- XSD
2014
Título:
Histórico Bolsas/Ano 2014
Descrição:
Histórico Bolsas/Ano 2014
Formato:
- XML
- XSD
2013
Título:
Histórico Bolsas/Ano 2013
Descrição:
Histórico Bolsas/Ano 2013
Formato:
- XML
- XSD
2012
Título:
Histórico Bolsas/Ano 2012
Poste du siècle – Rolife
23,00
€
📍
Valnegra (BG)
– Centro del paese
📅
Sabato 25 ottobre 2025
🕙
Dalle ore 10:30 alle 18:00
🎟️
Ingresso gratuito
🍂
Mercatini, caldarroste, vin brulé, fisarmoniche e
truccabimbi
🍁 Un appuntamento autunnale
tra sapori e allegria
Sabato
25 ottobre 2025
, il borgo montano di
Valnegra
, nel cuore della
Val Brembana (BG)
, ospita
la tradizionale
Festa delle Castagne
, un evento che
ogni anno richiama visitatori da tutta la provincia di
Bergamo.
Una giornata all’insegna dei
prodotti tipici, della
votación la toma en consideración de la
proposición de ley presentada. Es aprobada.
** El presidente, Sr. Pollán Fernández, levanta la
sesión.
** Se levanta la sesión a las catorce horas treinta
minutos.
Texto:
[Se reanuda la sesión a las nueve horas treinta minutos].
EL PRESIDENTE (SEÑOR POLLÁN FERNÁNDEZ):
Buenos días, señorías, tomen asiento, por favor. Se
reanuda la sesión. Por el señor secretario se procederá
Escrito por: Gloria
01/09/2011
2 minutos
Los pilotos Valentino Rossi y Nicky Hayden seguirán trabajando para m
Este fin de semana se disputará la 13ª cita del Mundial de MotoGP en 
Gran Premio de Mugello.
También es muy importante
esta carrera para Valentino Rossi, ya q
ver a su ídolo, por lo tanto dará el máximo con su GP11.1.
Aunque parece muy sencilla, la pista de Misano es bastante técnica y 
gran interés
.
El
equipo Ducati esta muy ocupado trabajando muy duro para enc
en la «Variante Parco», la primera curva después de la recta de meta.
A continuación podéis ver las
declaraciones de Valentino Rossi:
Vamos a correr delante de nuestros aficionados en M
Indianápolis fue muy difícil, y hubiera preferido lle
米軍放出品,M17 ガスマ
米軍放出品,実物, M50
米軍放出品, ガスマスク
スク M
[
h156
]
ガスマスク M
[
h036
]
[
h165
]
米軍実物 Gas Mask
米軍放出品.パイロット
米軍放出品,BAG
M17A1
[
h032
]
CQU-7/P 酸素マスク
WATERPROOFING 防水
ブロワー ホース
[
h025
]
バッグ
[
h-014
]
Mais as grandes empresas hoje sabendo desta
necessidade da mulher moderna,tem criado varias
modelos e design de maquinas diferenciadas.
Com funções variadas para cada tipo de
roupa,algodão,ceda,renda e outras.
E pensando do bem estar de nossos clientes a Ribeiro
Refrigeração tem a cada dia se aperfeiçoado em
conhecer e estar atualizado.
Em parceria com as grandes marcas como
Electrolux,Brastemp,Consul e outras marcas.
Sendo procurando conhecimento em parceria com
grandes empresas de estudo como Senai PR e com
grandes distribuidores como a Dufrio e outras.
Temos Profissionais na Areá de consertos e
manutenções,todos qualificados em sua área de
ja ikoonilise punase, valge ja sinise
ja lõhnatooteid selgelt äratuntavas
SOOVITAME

· · · ·

YOUR INSTRUCTIONS: Retype the whole listing above. Please keep it exact.

OUTPUT:
- XSD
2014
Título:
Histórico Bolsas/Ano 2014
Descrição:
Histórico Bolsas/Ano 2014
Formato:
- XML
- XSD
2013
Título:
Histórico Bolsas/Ano 2013
Descrição:
Histórico Bolsas/Ano 2013
Formato:
- XML
- XSD
2012
Título:
Histórico Bolsas/Ano 2012
Poste du siècle – Rolife
23,00
€
📍
Valnegra (BG)
– Centro del paese
📅
Sabato 25 ottobre 2025
🕙
Dalle ore 10:30 alle 18:00
🎟️
Ingresso gratuito
🍂
Mercatini, caldarroste, vin brulé, fisarmoniche e
truccabimbi
🍁 Un appuntamento autunnale
tra sapori e allegria
Sabato
25 ottobre 2025
, il borgo montano di
Valnegra
, nel cuore della
Val Brembana (BG)
, ospita
la tradizionale
Festa delle Castagne
, un evento che
ogni anno richiama visitatori da tutta la provincia di
Bergamo.
Una giornata all’insegna dei
prodotti tipici, della
votación la toma en consideración de la
proposición de ley presentada. Es aprobada.
** El presidente, Sr. Pollán Fernández, levanta la
sesión.
** Se levanta la sesión a las catorce horas treinta
minutos.
Texto:
[Se reanuda la sesión a las nueve horas treinta minutos].
EL PRESIDENTE (SEÑOR POLLÁN FERNÁNDEZ):
Buenos días, señorías, tomen asiento, por favor. Se
reanuda la sesión. Por el señor secretario se procederá
Escrito por: Gloria
01/09/2011
2 minutos
Los pilotos Valentino Rossi y Nicky Hayden seguirán trabajando para m
Este fin de semana se disputará la 13ª cita del Mundial de MotoGP en 
Gran Premio de Mugello.
También es muy importante
esta carrera para Valentino Rossi, ya q
ver a su ídolo, por lo tanto dará el máximo con su GP11.1.
Aunque parece muy sencilla, la pista de Misano es bastante técnica y 
gran interés
.
El
equipo Ducati esta muy ocupado trabajando muy duro para enc
en la «Variante Parco», la primera curva después de la recta de meta.
A continuación podéis ver las
declaraciones de Valentino Rossi:
Vamos a correr delante de nuestros aficionados en M
Indianápolis fue muy difícil, y hubiera preferido lle
米軍放出品,M17 ガスマ
米軍放出品,実物, M50
米軍放出品, ガスマスク
スク M
[
h156
]
ガスマスク M
[
h036
]
[
h165
]
米軍実物 Gas Mask
米軍放出品.パイロット
米軍放出品,BAG
M17A1
[
h032
]
CQU-7/P 酸素マスク
WATERPROOFING 防水
ブロワー ホース
[
h025
]
バッグ
[
h-014
]
Mais as grandes empresas hoje sabendo desta
necessidade da mulher moderna,tem criado varias
modelos e design de maquinas diferenciadas.
Com funções variadas para cada tipo de
roupa,algodão,ceda,renda e outras.
E pensando do bem estar de nossos clientes a Ribeiro
Refrigeração tem a cada dia se aperfeiçoado em
conhecer e estar atualizado.
Em parceria com as grandes marcas como
Electrolux,Brastemp,Consul e outras marcas.
Sendo procurando conhecimento em parceria com
grandes empresas de estudo como Senai PR e com
grandes distribuidores como a Dufrio e outras.
Temos Profissionais na Areá de consertos e
manutenções,todos qualificados em sua área de
ja ikoonilise punase, valge ja sinise
ja lõhnatooteid selgelt äratuntavas
SOOVITAME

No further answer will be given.